Of course – Peg and Ted haven’t seen me in anything other than jeans or tracksuits. They’ve no idea that I have a glamorous city wardrobe just itching to be worn. No wonder Peg looks so worried – she probably thinks I have absolutely nothing to wear to a hunt ball. She may think I’ll turn up smelling of horse dung, with straw in my hair. She has no clue that I used to have a whole other life – a life where I dressed for success, wore proper makeup and styled my hair every day. That life seems so far away.

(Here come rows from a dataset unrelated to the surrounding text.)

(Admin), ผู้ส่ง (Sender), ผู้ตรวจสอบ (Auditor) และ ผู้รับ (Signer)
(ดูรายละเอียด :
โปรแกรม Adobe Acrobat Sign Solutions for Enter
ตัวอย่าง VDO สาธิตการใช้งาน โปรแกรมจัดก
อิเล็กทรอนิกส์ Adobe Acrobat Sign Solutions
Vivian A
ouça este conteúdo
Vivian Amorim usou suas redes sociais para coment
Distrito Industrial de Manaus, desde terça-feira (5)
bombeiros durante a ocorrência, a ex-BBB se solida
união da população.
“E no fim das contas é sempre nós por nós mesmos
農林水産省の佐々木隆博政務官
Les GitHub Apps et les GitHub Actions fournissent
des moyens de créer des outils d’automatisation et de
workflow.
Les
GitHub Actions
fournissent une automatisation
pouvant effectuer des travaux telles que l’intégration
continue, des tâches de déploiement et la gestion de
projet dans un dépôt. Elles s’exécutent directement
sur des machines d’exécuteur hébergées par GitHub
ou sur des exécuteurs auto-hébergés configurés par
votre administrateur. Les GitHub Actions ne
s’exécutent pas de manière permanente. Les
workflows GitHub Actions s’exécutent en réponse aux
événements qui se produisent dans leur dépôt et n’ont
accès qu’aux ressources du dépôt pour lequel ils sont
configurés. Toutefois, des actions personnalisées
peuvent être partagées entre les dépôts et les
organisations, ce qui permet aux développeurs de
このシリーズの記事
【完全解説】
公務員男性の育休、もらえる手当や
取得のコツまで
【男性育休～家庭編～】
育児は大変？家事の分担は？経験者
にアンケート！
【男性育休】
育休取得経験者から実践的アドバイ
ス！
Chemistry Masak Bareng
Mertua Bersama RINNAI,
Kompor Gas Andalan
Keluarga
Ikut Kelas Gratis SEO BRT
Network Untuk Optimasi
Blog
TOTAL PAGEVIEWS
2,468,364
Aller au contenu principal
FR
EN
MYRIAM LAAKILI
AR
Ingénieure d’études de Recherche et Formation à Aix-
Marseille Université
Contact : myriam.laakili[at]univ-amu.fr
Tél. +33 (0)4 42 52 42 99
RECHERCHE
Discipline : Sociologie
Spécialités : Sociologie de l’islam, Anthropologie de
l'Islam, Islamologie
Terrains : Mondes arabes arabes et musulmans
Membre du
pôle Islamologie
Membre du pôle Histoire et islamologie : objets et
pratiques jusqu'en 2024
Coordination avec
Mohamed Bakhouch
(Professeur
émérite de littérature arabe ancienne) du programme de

‘I have a lovely blue dress that would suit you perfectly,’ Peg goes on.
‘That’s OK, thanks, Peg. I have a few bits and pieces I can pull together,’ I say.
I could give my D&G dress an outing. The thought jumps into my head and makes me tingle. I love that black dress – it’s the perfect mix of sexy and classic: not too slutty, not too prissy, but an ideal blend of both. Last time I wore it, to a work dinner with Dermot and Dom, Dom told me if he didn’t know me better he’d have given me ten out of ten. A back-handed compliment, yes, but I was chuffed all the same.
Thinking about it now, I can’t remember the last time I went out properly. Dom
nagged me for ages to go clubbing with him after Robert and I broke up, but I never succumbed, no matter how much he begged.
Maybe an outing would be fun. OK, so I’ve never been to a hunt ball before and I have no idea what’s involved, but how bad could it be? As long as they don’t actually expect me to go hunting, it’ll be bearable, surely.
‘Wonderful! So you’re on?’ Peg squeaks.
‘OK, then,’ I agree. ‘Why not?’
‘Great!’ She and Ted high-five each other.
‘Now, before I forget, I made this for you – I was going to drop it up to the cottage, but now that you’re here I don’t have to!’ Peg hands me a casserole dish, its top covered with tinfoil.
‘What is it?’
‘Oh, just a little dinner. I thought you might like it if you were feeling shaky – you know, after … Mabel.’
‘You made me dinner?’
‘It’s nothing really,’ she says. ‘Now, it needs to be reheated in a hot oven for about twenty minutes. Add a little salt and pepper, if you like.’
‘Thanks, Peg, that’s really kind of you.’ I smile gratefully at her.
‘No problem.’ She grins. ‘Sure isn’t that what friends are for?’
I’m taken aback by what she’s said. I can tell from her expression that she genuinely counts me as a friend, even though we’ve known each other for such a short time. That’s why she’s cooked this for me. It would never occur to me to cook for anyone, not even my closest friends in the city, yet it’s such a simple and lovely thing to do.
‘Well, thanks again,’ I say. ‘It was really thoughtful of you.’
‘Don’t mention it,’ she beams. ‘It’s nothing special.’
‘It’s her shepherd’s pie.’ Ted winks at me. ‘Delicious, it is!’
‘Now, Ted, don’t be boasting.’ Peg swats at him with her hands.
‘That recipe won an award at the farmer’s market last year,’ Ted adds. ‘Beat Betty’s it did.’
‘Well, she came second,’ Peg says graciously. ‘That wasn’t so bad.’
‘Shepherd’s pie’s my absolute favourite!’ I sniff the dish appreciatively, suddenly transported back to my childhood. I haven’t had it for years – I used to love it with ketchup and mushy peas on the side.